Excerpted data =
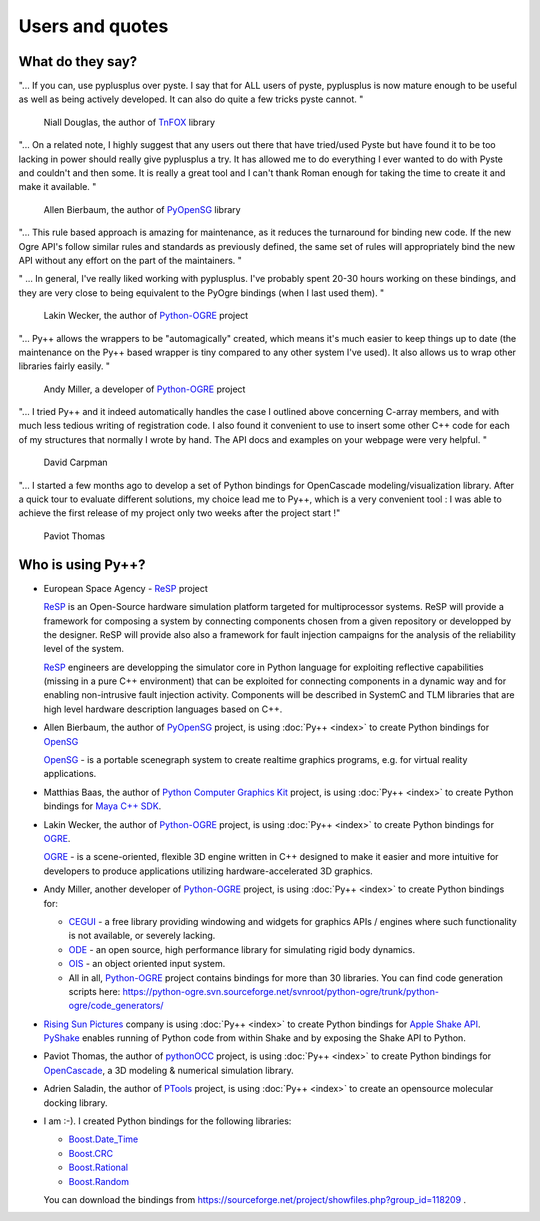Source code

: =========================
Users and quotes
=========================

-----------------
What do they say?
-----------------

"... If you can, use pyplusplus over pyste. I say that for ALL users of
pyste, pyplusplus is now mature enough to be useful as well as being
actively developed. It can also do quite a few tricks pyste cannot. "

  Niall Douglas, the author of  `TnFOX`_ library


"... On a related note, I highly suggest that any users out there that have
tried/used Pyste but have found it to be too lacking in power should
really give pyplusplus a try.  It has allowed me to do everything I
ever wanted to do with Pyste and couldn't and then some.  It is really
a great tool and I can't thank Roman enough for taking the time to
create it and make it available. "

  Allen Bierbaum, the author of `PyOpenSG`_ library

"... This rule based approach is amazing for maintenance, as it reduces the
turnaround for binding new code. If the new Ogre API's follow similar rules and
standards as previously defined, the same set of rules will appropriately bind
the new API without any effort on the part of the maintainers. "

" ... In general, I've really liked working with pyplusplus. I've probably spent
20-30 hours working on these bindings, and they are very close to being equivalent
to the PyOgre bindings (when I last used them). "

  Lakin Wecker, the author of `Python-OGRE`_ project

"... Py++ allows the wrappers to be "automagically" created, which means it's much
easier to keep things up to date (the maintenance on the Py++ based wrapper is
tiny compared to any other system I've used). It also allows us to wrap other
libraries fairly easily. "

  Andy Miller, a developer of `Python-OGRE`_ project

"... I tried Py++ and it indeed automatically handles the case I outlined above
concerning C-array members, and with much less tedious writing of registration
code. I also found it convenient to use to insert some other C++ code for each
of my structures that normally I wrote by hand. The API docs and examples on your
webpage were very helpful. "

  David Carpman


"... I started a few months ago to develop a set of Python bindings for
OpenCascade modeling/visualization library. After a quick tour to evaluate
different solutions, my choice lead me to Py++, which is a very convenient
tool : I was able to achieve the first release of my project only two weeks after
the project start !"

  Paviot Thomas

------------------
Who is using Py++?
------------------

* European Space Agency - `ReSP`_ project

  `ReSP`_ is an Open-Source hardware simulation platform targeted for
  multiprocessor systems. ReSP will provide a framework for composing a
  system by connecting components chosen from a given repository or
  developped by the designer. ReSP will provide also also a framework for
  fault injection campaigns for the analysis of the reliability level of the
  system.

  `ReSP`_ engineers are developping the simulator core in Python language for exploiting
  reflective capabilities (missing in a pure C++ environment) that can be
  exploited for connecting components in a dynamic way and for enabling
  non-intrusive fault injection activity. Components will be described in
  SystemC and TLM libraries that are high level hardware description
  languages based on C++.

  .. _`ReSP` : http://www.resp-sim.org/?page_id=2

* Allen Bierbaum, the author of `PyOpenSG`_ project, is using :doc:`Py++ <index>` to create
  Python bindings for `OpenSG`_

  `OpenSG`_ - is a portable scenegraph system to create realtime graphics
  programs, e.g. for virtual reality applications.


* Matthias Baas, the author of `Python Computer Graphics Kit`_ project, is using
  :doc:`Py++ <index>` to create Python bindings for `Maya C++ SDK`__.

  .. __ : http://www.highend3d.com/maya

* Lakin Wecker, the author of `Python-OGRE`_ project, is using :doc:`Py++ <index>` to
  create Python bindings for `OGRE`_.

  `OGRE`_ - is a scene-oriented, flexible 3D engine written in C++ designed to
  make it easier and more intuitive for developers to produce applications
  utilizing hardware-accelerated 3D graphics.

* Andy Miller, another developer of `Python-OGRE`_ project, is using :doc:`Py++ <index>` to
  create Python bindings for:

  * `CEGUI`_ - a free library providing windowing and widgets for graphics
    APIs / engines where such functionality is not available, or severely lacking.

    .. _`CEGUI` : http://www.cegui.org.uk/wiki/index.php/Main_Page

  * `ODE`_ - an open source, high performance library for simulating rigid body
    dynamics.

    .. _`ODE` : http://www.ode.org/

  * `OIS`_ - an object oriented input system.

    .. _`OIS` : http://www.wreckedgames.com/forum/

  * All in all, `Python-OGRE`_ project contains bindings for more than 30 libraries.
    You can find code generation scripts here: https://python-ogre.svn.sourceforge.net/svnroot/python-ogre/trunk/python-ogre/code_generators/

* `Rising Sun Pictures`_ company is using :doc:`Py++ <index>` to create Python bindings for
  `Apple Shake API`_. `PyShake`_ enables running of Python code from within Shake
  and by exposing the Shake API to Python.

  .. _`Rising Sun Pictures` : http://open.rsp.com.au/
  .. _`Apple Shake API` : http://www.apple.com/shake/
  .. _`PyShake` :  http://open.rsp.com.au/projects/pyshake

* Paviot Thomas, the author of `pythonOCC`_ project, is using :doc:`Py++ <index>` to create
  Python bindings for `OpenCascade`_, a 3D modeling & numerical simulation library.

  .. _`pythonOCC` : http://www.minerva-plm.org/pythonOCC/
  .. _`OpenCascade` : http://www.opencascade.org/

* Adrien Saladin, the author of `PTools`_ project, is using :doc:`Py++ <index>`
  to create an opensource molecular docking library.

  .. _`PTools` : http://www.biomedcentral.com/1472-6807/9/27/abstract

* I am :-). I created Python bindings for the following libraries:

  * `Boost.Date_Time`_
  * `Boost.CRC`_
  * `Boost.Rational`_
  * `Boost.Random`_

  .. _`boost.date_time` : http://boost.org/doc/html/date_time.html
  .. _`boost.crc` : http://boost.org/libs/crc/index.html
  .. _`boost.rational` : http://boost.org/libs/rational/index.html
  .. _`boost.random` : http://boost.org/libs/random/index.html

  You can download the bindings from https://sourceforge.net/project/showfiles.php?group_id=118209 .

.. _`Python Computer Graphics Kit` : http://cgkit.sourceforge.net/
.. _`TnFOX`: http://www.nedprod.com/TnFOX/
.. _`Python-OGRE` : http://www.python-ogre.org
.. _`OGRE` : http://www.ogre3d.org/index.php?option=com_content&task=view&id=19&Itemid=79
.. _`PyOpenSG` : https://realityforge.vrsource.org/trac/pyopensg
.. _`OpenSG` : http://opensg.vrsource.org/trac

...

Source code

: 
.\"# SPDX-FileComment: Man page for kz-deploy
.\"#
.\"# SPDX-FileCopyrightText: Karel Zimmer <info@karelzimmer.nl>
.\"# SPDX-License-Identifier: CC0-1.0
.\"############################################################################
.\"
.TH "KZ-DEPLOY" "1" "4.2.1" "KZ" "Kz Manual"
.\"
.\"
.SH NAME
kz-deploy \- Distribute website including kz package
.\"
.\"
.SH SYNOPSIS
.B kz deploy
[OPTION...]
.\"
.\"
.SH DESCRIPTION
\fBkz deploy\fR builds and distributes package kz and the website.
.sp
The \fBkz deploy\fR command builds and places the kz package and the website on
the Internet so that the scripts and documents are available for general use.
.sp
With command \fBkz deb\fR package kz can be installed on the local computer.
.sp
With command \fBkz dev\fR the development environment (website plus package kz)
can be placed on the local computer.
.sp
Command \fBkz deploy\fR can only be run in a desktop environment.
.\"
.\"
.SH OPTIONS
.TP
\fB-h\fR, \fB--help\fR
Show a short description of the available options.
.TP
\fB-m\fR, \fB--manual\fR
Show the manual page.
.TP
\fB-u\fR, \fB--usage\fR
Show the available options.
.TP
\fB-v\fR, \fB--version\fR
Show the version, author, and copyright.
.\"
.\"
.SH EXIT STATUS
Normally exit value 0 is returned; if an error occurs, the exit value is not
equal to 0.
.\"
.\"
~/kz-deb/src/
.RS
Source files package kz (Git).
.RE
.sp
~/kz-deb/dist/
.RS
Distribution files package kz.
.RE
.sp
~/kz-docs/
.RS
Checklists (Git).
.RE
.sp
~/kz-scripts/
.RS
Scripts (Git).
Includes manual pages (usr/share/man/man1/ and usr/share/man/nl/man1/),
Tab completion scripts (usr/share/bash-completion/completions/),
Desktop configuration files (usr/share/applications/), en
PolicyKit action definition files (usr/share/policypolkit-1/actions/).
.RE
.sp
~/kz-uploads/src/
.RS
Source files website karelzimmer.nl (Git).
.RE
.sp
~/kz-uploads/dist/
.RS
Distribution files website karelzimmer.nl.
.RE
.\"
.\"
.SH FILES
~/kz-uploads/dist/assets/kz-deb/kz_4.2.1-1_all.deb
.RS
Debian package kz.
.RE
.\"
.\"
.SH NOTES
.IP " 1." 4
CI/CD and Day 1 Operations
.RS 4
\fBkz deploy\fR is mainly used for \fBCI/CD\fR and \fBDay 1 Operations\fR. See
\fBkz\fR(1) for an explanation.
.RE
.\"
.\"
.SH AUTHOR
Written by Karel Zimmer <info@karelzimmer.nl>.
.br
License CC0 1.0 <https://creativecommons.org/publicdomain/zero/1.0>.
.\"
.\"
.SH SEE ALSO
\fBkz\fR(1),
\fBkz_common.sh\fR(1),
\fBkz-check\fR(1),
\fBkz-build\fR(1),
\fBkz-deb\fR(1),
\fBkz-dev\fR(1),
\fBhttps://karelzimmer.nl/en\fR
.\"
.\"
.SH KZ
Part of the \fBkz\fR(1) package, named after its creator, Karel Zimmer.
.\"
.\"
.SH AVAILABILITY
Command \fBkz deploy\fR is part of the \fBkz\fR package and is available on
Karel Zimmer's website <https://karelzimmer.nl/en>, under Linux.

Task prompt =
Repeat exactly the lines of the listing above, from the one with "SystemC and TLM" down to the one with "Matthias Baas, the"; both of those lines belong in the range.

Solution to this task =
  SystemC and TLM libraries that are high level hardware description
  languages based on C++.

  .. _`ReSP` : http://www.resp-sim.org/?page_id=2

* Allen Bierbaum, the author of `PyOpenSG`_ project, is using :doc:`Py++ <index>` to create
  Python bindings for `OpenSG`_

  `OpenSG`_ - is a portable scenegraph system to create realtime graphics
  programs, e.g. for virtual reality applications.


* Matthias Baas, the author of `Python Computer Graphics Kit`_ project, is using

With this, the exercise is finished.